La Pinetina è stata la culla del Triplete. In giro per il mondo ci sono Inter club dedicati a José un po’ ovunque. Ce n’è uno pure a Ciampino, mescolato tra i romanisti che allora lo vedevano come principale rivale e oggi hanno imparato ad amarlo. San Siro ha già omaggiato José a febbraio, lo farà anche sabato. Oggi tra i tifosi c’è pure Angelo Beninati, dal 1982 e per 36 anni cameriere ad Appiano. «Ricordo il primo giorno di José alla Pinetina. Si presentò, ci disse “qui siamo tutti uguali, lavoriamo per lo stesso obiettivo, siamo una squadra”. Mi colpì, fu davvero così. Minimizzava ogni problema: se un calciatore si lamentava per un piatto, la sua preoccupazione non era rimproverarci ma capire cosa fosse successo. Adorava i gamberoni, ma non aveva un menu dedicato».
E ancora: «Primo giorno, vide noi dello staff pranzare in un tavolo diverso dal suo – ricorda Andrea Galli, allora fisioterapista nerazzurro -. Ci chiese “Ma voi mangiate qualcosa di diverso?”. Noi rispondemmo di no. “E allora venite a tavola con me”. Questo, proprio nei giorni in cui da fuori veniva dipinto come un mostro. Una volta si mise alla guida del piccolo bus che portava noi dello staff all’aeroporto, un’altra lo trovai in mezzo ai pazienti del mio studio a Como: “Che ci fa qui, mister?”. E lui: “Sono solo venuto a salutarti”. A Los Angeles, in ritiro, concesse un giorno di libertà senza fissare orario di rientro. La settimana dopo replicò. Non andò via nessuno: era più divertente stare in piscina con lui».
Ad Appiano, del gruppo squadra di José, è rimasto qualche protagonista. Javier Zanetti, capitano di allora, oggi è vicepresidente. Piero Ausilio, ex responsabile del settore giovanile ma già a contatto con la prima squadra con Mou, ora è il direttore sportivo. E poi Christian Chivu, che allora lottava col caschetto protettivo e oggi guida la Primavera. Ad Appiano c’è ancora Luigi Crippa, responsabile della comunicazione sportiva del club. E poi Marco Dellacasa, fisioterapista che cura i muscoli di Lautaro come quelli di Milito, il responsabile della sicurezza della squadra Claudio Sala, il magazziniere Laiso, l’assistente Bernazzani (oggi con i giovani).

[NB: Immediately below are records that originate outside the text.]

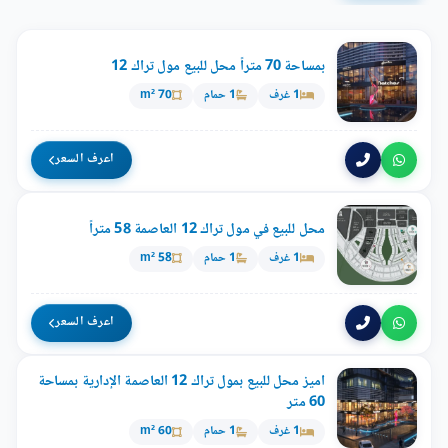
بمساحة 70 متراً محل للبيع مول تراك 12
1 غرف
1 حمام
70 m²
اعرف السعر
محل للبيع في مول تراك 12 العاصمة 58 متراً
1 غرف
1 حمام
58 m²
اعرف السعر
اميز محل للبيع بمول تراك 12 العاصمة الإدارية بمساحة
60 متر
1 غرف
1 حمام
60 m²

José viveva a Como, nella splendida Villa Ratti. A Milano frequentava ogni tanto l’Osteria del Corso, i figli andavano a scuola in Svizzera. Ma il suo (e dello staff) quartier generale era il Melia di San Siro, sede ogni tanto dei ritiri prepartita. Il responsabile dell’hotel era Alessandro Misani: «Mi volle sul bus con la squadra dopo lo scudetto. E poi: andai a Barcellona in Champions l’anno del Triplete. Ma la gara del girone, dove perdemmo malamente. José allora mi vietò di continuare a seguire la squadra all’estero. Mi regalò una bottiglia di vino portoghese prima degli ottavi: “Durante la partita bevi questa”. Eseguii: vincemmo, io mi ubriacai, andammo ai quarti, E così, stessa scena, per i quarti col Chelsea e poi col Barcellona: ubriaco, ma qualificato. Prima della finale mi disse: “Questa puoi venire, è campo neutro”. Mi regalò 30 biglietti». Oggi Alessandro è direttore operativo di tutti i Melia: «Mi sa che sabato passo a trovarlo, prima della partita. Allo stesso hotel? No, in quello è andato a febbraio. Ma ha perso, così ha cambiato…». È sempre il solito Mou.